The G6PD deficiency also impairs the activation of the inflammasome due to reduced ROS production via NADH-oxidase, and it therefore reduces the antiviral response [69]. The inflammasome activation causes an increase in the cytokine storm in patients infected by SARS-CoV-2 [70]. This suggests that G6PD is required for the maintenance of the innate immune response, the inflammasome activation, and pathogen clearance through redox homeostasis [69]. Moreover, the altered or deficient activity of G6PD is related to different pathologies such as insulin resistance, diabetes, anemia, hypertension, autophagy, infection, and inflammation [36]. In addition, glycosylation of proteins and hyperglycemia is higher in diabetes and oxidative stress, causing a decrease in the activity of G6PD and its protective mechanisms, particularly in patients with inherited G6PD deficiency. Deficiency of G6PD also polarizes the expression of inflammatory cytokines in human monocyte and macrophages that support of adaptive immunity. A pro-inflammatory phenotype of monocytes is enhanced by diabetes and hyperglycemia inducing chronic inflammation. There is also an insufficient M2 profibrotic TGF-β signaling similar to that present in G6PD-deficient subjects. Moreover, deficiency of G6PD or GSH elevates inflammation and respiratory distress. These conditions are common in several diseases, including diabetes, chronic obstructive pulmonary disease, and several viral infections [41]. Studies should also aim to determine the role of G6PD in nucleated cells since they play a role in regulating cell proliferation, cell death, autophagy, inflammation, and tumorigenesis. At present, most studies have been centered on the effect of this enzyme on erythrocytes. G6PD deficiency also reduces replicative potential in human fibroblasts, leading to an early onset of senescence [66].

4. Conclusions

An increase in the activity of G6PD raises NADPH, which is used by the enzymatic and non-enzymatic antioxidant systems to counteract the OS caused by the cytokine storm in COVID-19 patients.
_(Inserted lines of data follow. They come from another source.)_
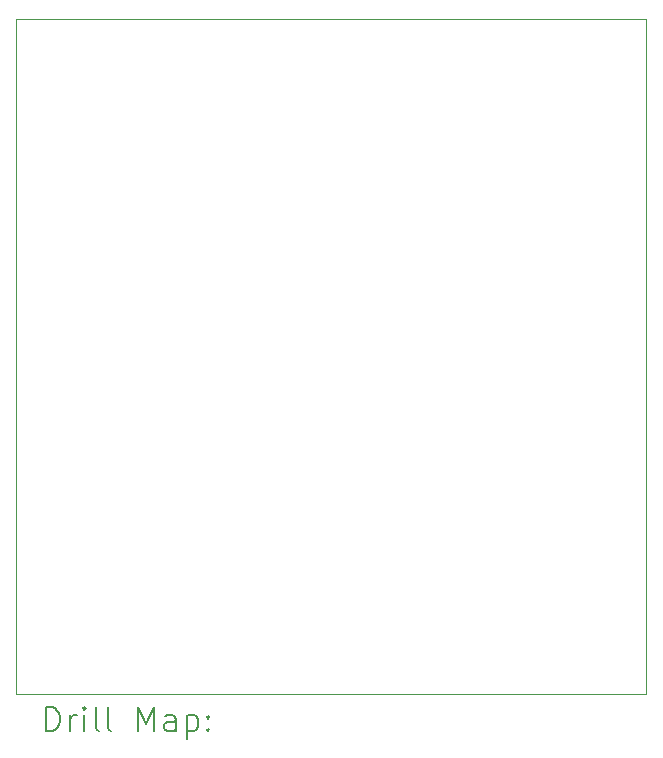
<source format=gbr>
%TF.GenerationSoftware,KiCad,Pcbnew,(6.0.9)*%
%TF.CreationDate,2023-01-22T20:12:44-05:00*%
%TF.ProjectId,Temps_South_DCT_HSK,54656d70-735f-4536-9f75-74685f444354,rev?*%
%TF.SameCoordinates,Original*%
%TF.FileFunction,Drillmap*%
%TF.FilePolarity,Positive*%
%FSLAX45Y45*%
G04 Gerber Fmt 4.5, Leading zero omitted, Abs format (unit mm)*
G04 Created by KiCad (PCBNEW (6.0.9)) date 2023-01-22 20:12:44*
%MOMM*%
%LPD*%
G01*
G04 APERTURE LIST*
%ADD10C,0.100000*%
%ADD11C,0.200000*%
G04 APERTURE END LIST*
D10*
X9144000Y-4699000D02*
X14478000Y-4699000D01*
X14478000Y-4699000D02*
X14478000Y-10414000D01*
X14478000Y-10414000D02*
X9144000Y-10414000D01*
X9144000Y-10414000D02*
X9144000Y-4699000D01*
D11*
X9396619Y-10729476D02*
X9396619Y-10529476D01*
X9444238Y-10529476D01*
X9472810Y-10539000D01*
X9491857Y-10558048D01*
X9501381Y-10577095D01*
X9510905Y-10615190D01*
X9510905Y-10643762D01*
X9501381Y-10681857D01*
X9491857Y-10700905D01*
X9472810Y-10719952D01*
X9444238Y-10729476D01*
X9396619Y-10729476D01*
X9596619Y-10729476D02*
X9596619Y-10596143D01*
X9596619Y-10634238D02*
X9606143Y-10615190D01*
X9615667Y-10605667D01*
X9634714Y-10596143D01*
X9653762Y-10596143D01*
X9720429Y-10729476D02*
X9720429Y-10596143D01*
X9720429Y-10529476D02*
X9710905Y-10539000D01*
X9720429Y-10548524D01*
X9729952Y-10539000D01*
X9720429Y-10529476D01*
X9720429Y-10548524D01*
X9844238Y-10729476D02*
X9825190Y-10719952D01*
X9815667Y-10700905D01*
X9815667Y-10529476D01*
X9949000Y-10729476D02*
X9929952Y-10719952D01*
X9920429Y-10700905D01*
X9920429Y-10529476D01*
X10177571Y-10729476D02*
X10177571Y-10529476D01*
X10244238Y-10672333D01*
X10310905Y-10529476D01*
X10310905Y-10729476D01*
X10491857Y-10729476D02*
X10491857Y-10624714D01*
X10482333Y-10605667D01*
X10463286Y-10596143D01*
X10425190Y-10596143D01*
X10406143Y-10605667D01*
X10491857Y-10719952D02*
X10472810Y-10729476D01*
X10425190Y-10729476D01*
X10406143Y-10719952D01*
X10396619Y-10700905D01*
X10396619Y-10681857D01*
X10406143Y-10662810D01*
X10425190Y-10653286D01*
X10472810Y-10653286D01*
X10491857Y-10643762D01*
X10587095Y-10596143D02*
X10587095Y-10796143D01*
X10587095Y-10605667D02*
X10606143Y-10596143D01*
X10644238Y-10596143D01*
X10663286Y-10605667D01*
X10672810Y-10615190D01*
X10682333Y-10634238D01*
X10682333Y-10691381D01*
X10672810Y-10710429D01*
X10663286Y-10719952D01*
X10644238Y-10729476D01*
X10606143Y-10729476D01*
X10587095Y-10719952D01*
X10768048Y-10710429D02*
X10777571Y-10719952D01*
X10768048Y-10729476D01*
X10758524Y-10719952D01*
X10768048Y-10710429D01*
X10768048Y-10729476D01*
X10768048Y-10605667D02*
X10777571Y-10615190D01*
X10768048Y-10624714D01*
X10758524Y-10615190D01*
X10768048Y-10605667D01*
X10768048Y-10624714D01*
M02*

</source>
However, in subjects with G6PD deficiency, the amount of NADPH is reduced, rendering these patients more susceptible to viral infection. G6PD deficiency is associated to loss of the redox homeostasis, which could result in severe pneumonia and a fatal outcome. Figure 2 summarizes the way by which the SARS-CoV-2 virus may increase the G6PD activity through of the Warburg effect.

Figure 2

Effect of SARS-CoV-2 infection on G6PD activity. The red arrow up represents increase and down decrease (1) COVID-19 entry and cell sequestration. (2) Increase in lactate stimulates increase in glucose: “Warburg effect”. (3) Increased HK associated with the Warburg effect. (4) Lactate accumulates in the bloodstream, which promotes tissue acidification and depletion of immune system cells. (5) The increase in G6PD provides reducing equivalents for different antioxidant enzymes. (6) Nucleic acids generated by the PPP are used for viral infection. (7) The inflammation stimulates iNOS. (8) Positive feedback between inflammation-cytokine storm-ROS.